0
votes

No matter how much I read the Prometheus docs, I can't seem to get what I expect to see out of the queries I write. I feel like I must be approaching the task completely orthogonal to how I'm supposed to. So maybe someone can help me by working through an example.

Let's say I have a service reads in a file and POSTs to an API endpoint for each line in the file and let's say the service runs once a minute and takes about 10 seconds to complete.

I would like to build a graph that shows the # of successful POSTs over time. My intuition is to use a Counter or Gauge metric type because they are the simplest but we're not really needing to record an integer value because the counting of # of POSTS would be done using the prometheus functions. So I create a Gauge JOB_SUCCESS that increments 1 each POST.
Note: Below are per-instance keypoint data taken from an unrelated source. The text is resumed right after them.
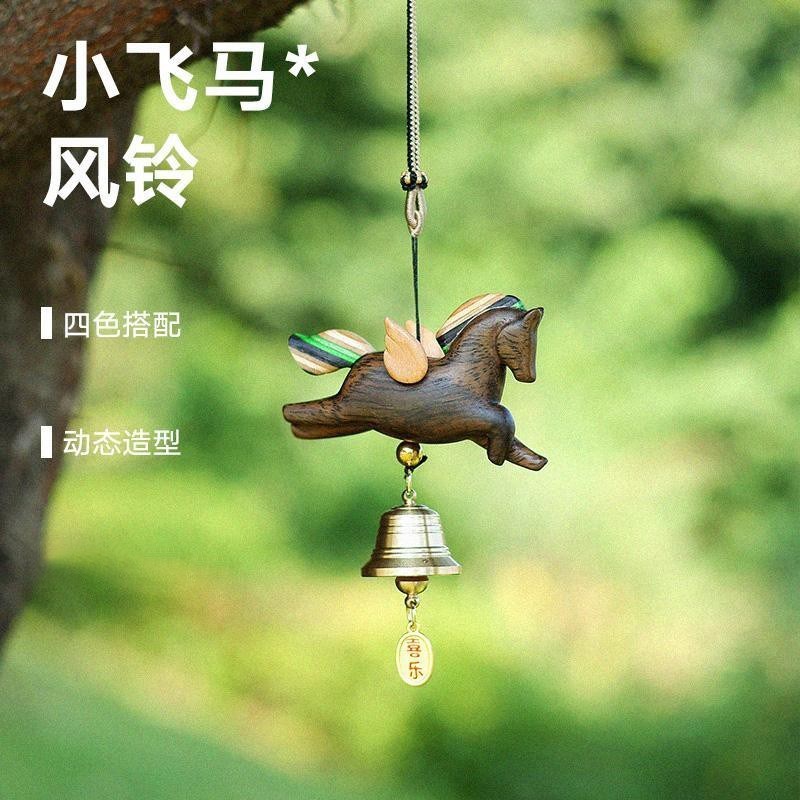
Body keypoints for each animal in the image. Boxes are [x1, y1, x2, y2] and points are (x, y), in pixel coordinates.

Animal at [282, 306, 547, 471]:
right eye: (522, 344)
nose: (529, 377)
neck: (468, 373)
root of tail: (356, 365)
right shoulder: (470, 414)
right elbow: (504, 416)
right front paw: (496, 457)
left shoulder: (475, 430)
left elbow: (513, 441)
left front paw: (535, 460)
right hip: (344, 408)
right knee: (299, 410)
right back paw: (290, 416)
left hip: (355, 420)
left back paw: (300, 431)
count(JOB_SUCCESS) shows a flat horizontal line == # of POSTS that have occurred so far. As more POSTs occur, the bar is raised for all time so I can't tell how many posts occurred at hour X vs hour Y.

count_over_time(JOB_SUCCESS[N]) shows something completely different depending on the value of N but I don't understand what it represents because it never decreases. If the job stops, the value just stays the same... even though, presumably, theres nothing to count of the N time. If the job runs once a minute for only 10 seconds, it rises for 10 seconds and plateaus for 50, then rises again. I would expect it go return to 0. How do I simply show the number of requests over time?

1

1 Answers

0
votes

I may have figured it out but I'll leave this up in case someone has a better suggestion. count(rate(JOB_SUCCESS[1m]))

The only issue that I don't understand is that there seems to an arbitrary minimum granularity, for me 1 minute. Any shorter than that, the stats disappear. Any longer, the values in the graph grow so I'm assuming a single POST is counting towards multiple stats within the window of time.